* WORK ITEM:
Set down all of the data exactly. Pictures stay out of the copy.

* SOURCE RECORDS:
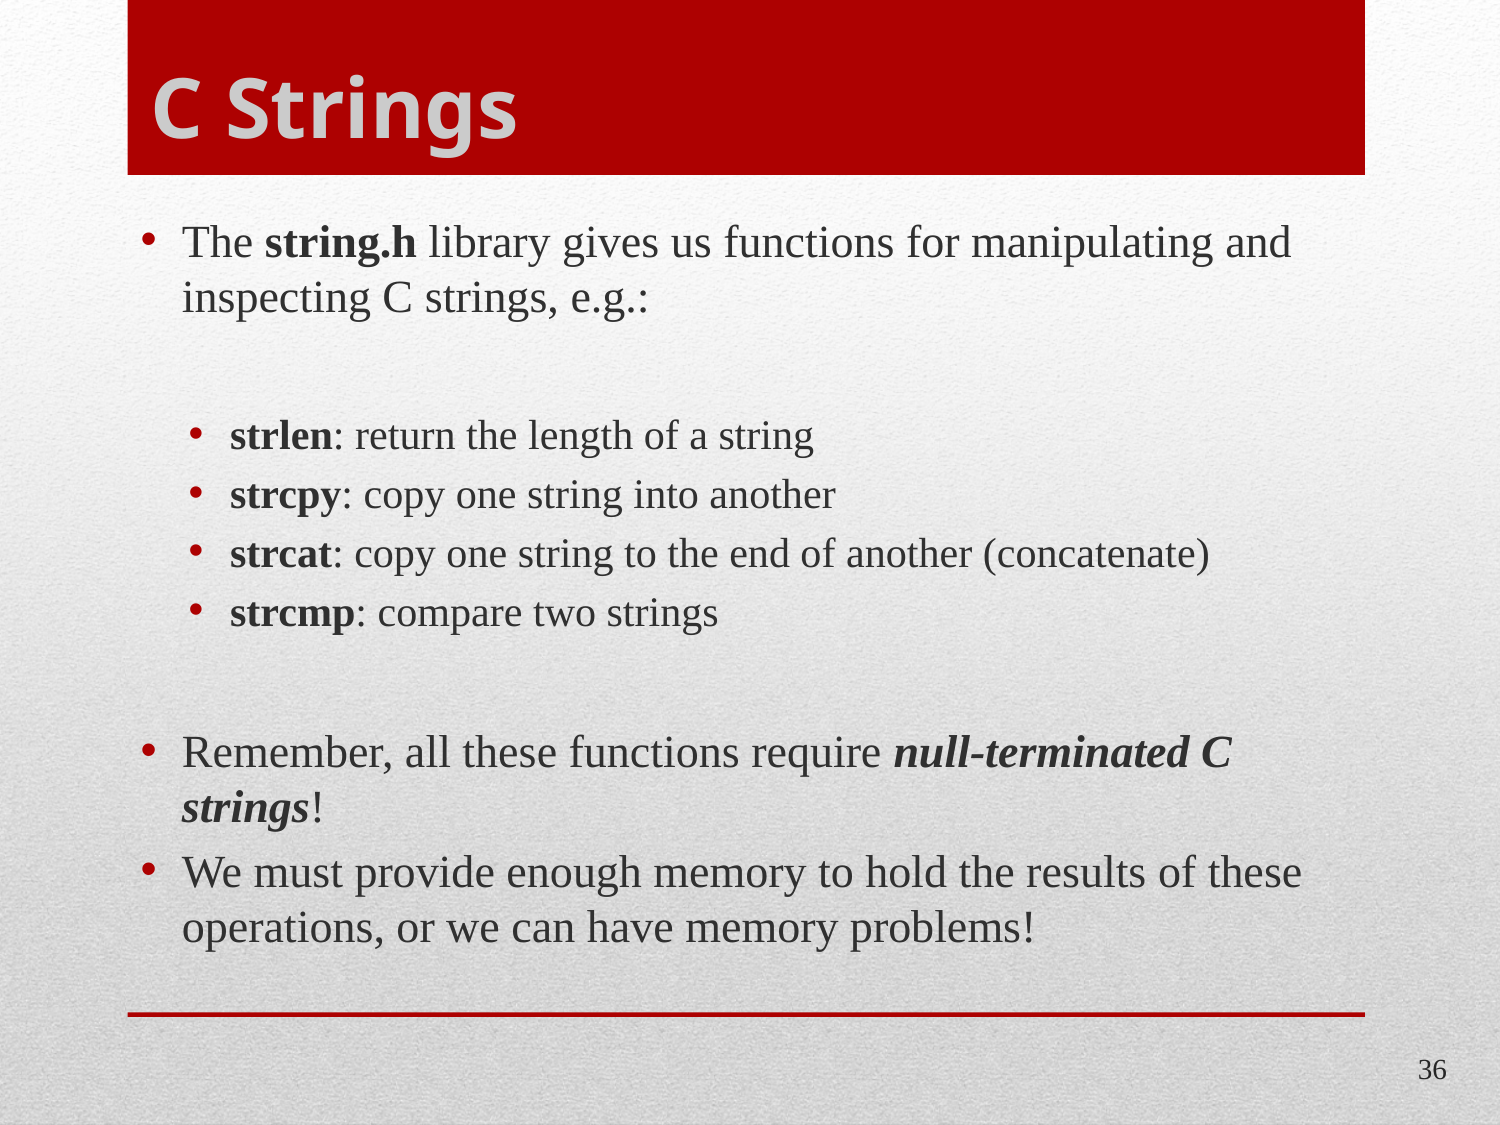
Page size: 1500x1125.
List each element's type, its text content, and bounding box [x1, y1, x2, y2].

title C Strings [135, 0, 1248, 163]
list The string.h library gives us functions for manipulating and inspecting C strings, e.g.: strlen: return the length of a string strcpy: copy one string into another strcat: copy one string to the end of another (concatenate) strcmp: compare two strings Remember, all these functions require null-terminated C strings! We must provide enough memory to hold the results of these operations, or we can have memory problems! [125, 200, 1363, 963]
slide_number 36 [1337, 1037, 1463, 1098]
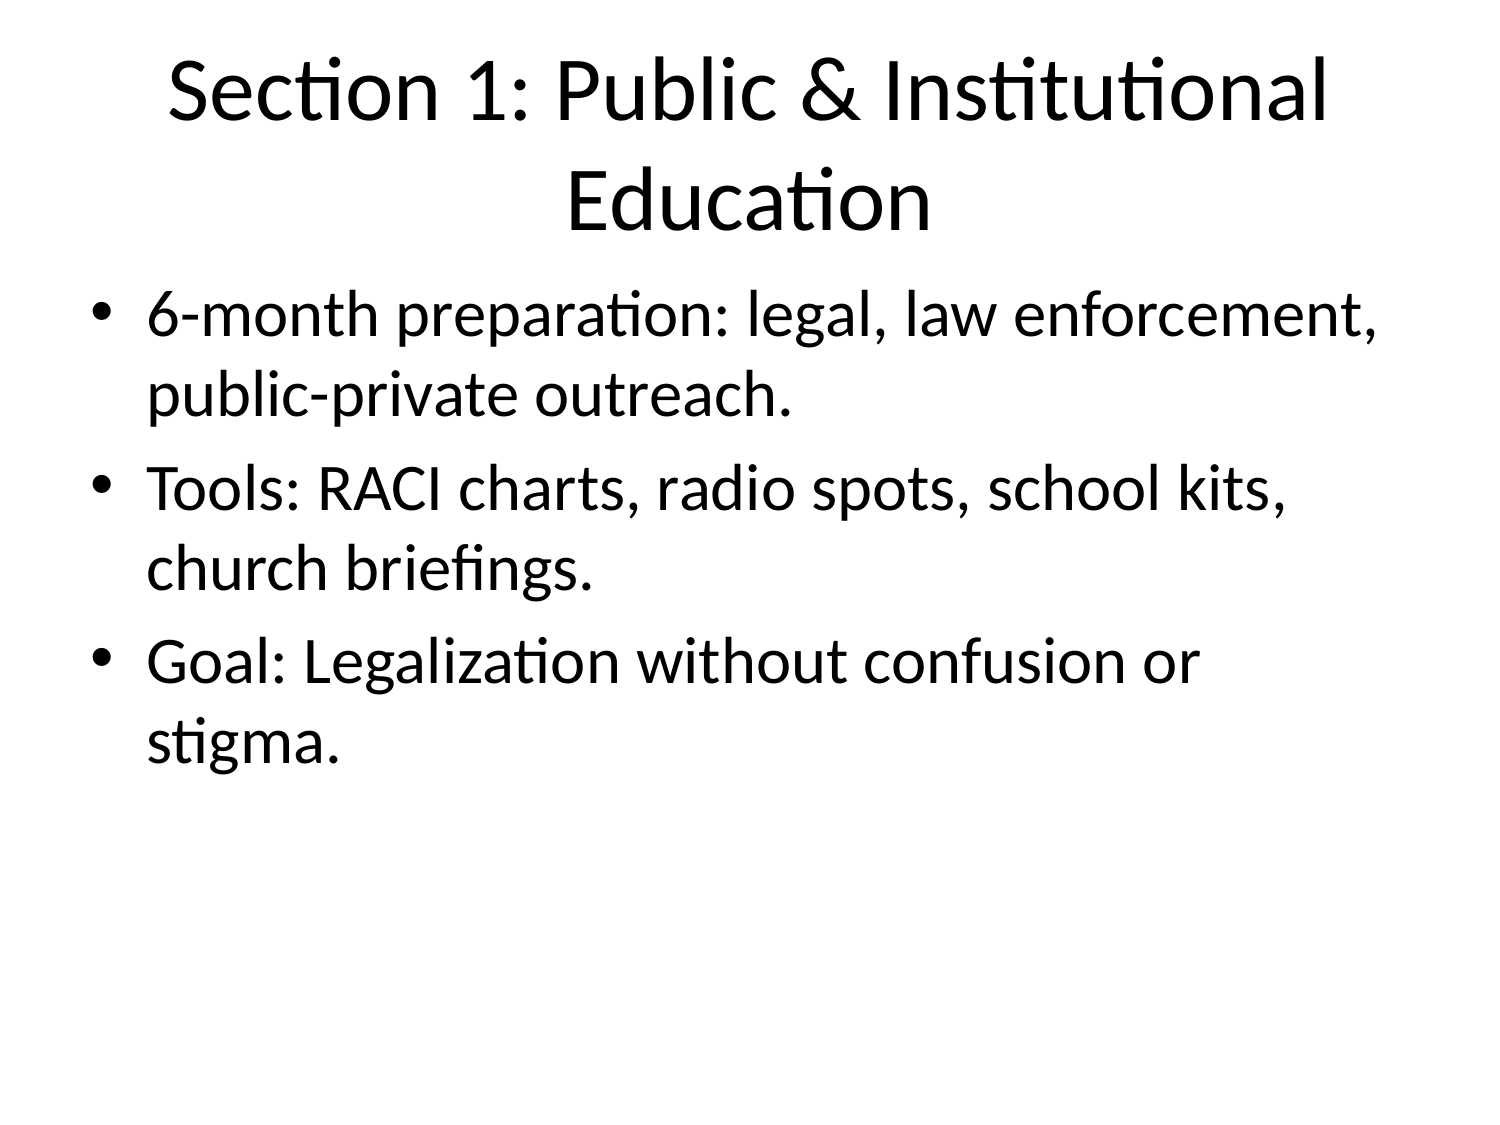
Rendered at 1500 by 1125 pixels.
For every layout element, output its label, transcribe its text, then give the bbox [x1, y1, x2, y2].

list 6-month preparation: legal, law enforcement, public-private outreach. Tools: RACI charts, radio spots, school kits, church briefings. Goal: Legalization without confusion or stigma. [75, 262, 1425, 1005]
title Section 1: Public & Institutional Education [75, 45, 1425, 233]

* RESPONSE:
Page size: 1500x1125.
List each element's type, its text content, and bounding box [x1, y1, x2, y2].

title C Strings [135, 0, 1248, 163]
list The string.h library gives us functions for manipulating and inspecting C strings, e.g.: strlen: return the length of a string strcpy: copy one string into another strcat: copy one string to the end of another (concatenate) strcmp: compare two strings Remember, all these functions require null-terminated C strings! We must provide enough memory to hold the results of these operations, or we can have memory problems! [125, 200, 1363, 963]
slide_number 36 [1337, 1037, 1463, 1098]
Rendered at 1500 by 1125 pixels.
For every layout element, output its label, transcribe its text, then give the bbox [x1, y1, x2, y2].

list 6-month preparation: legal, law enforcement, public-private outreach. Tools: RACI charts, radio spots, school kits, church briefings. Goal: Legalization without confusion or stigma. [75, 262, 1425, 1005]
title Section 1: Public & Institutional Education [75, 45, 1425, 233]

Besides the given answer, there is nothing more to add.